Exercise directions
Copy every line of the entries below word for word, leaving out the pictures.

Dataset entries
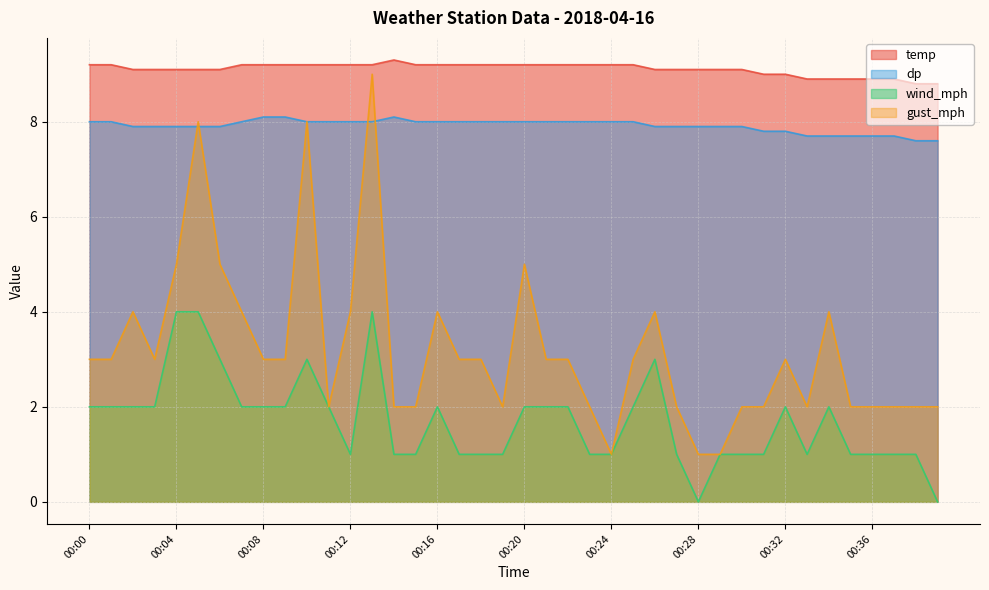

Rank the series by their maximum value, from lowest to highest.

wind_mph, dp, gust_mph, temp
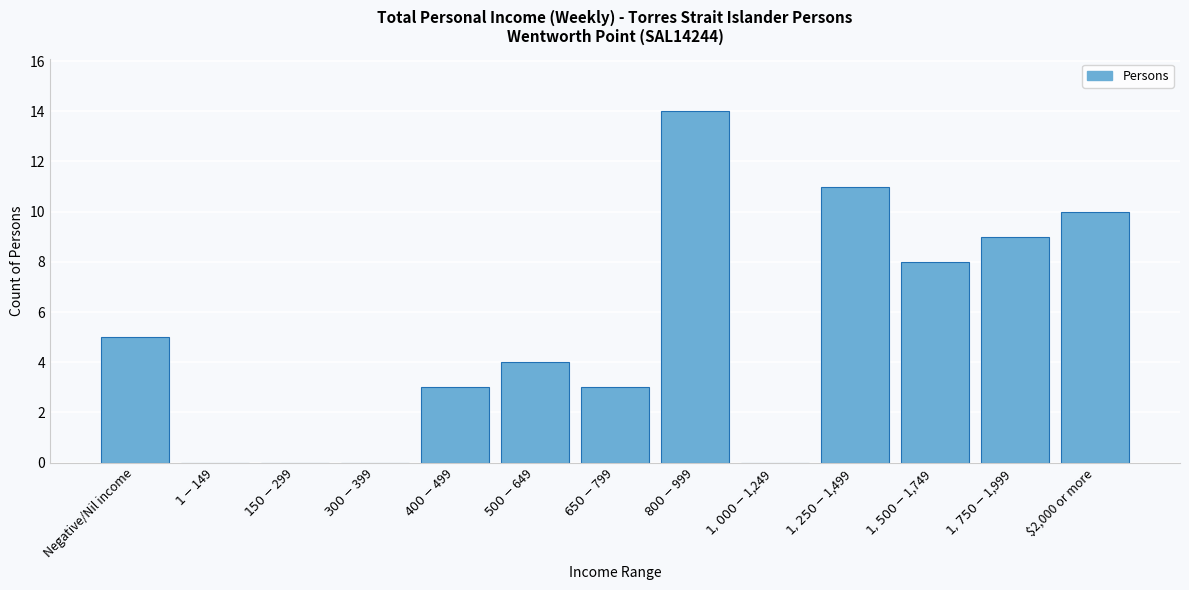

Count the number of categories in the chart.

13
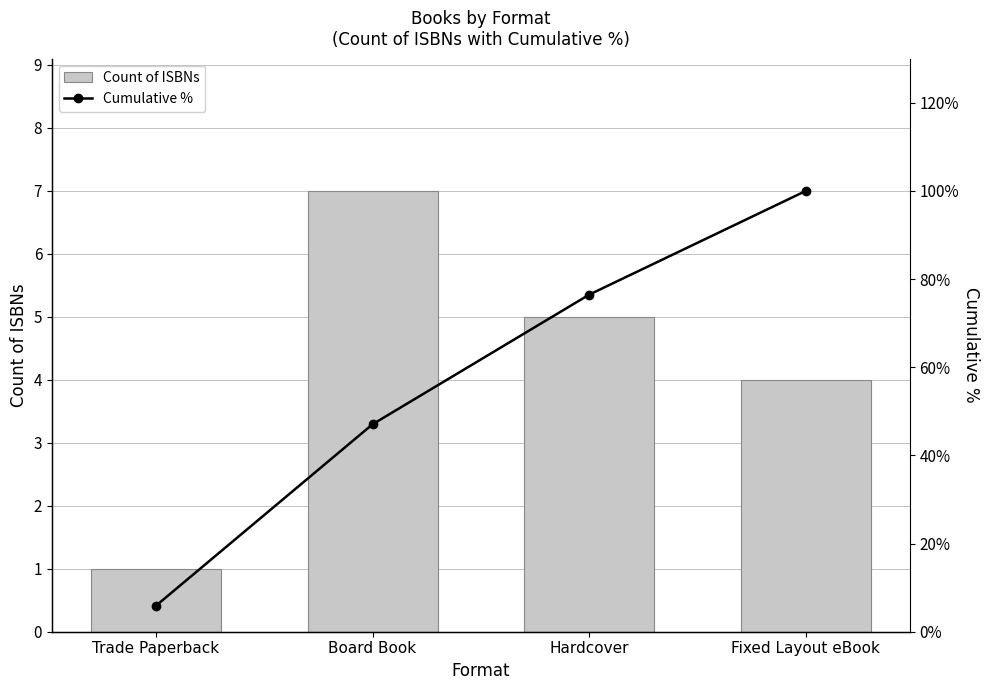

How many distinct data groups are displayed?

2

Task solution
Rank the series by their maximum value, from lowest to highest.

wind_mph, dp, gust_mph, temp

Count the number of categories in the chart.

13

How many distinct data groups are displayed?

2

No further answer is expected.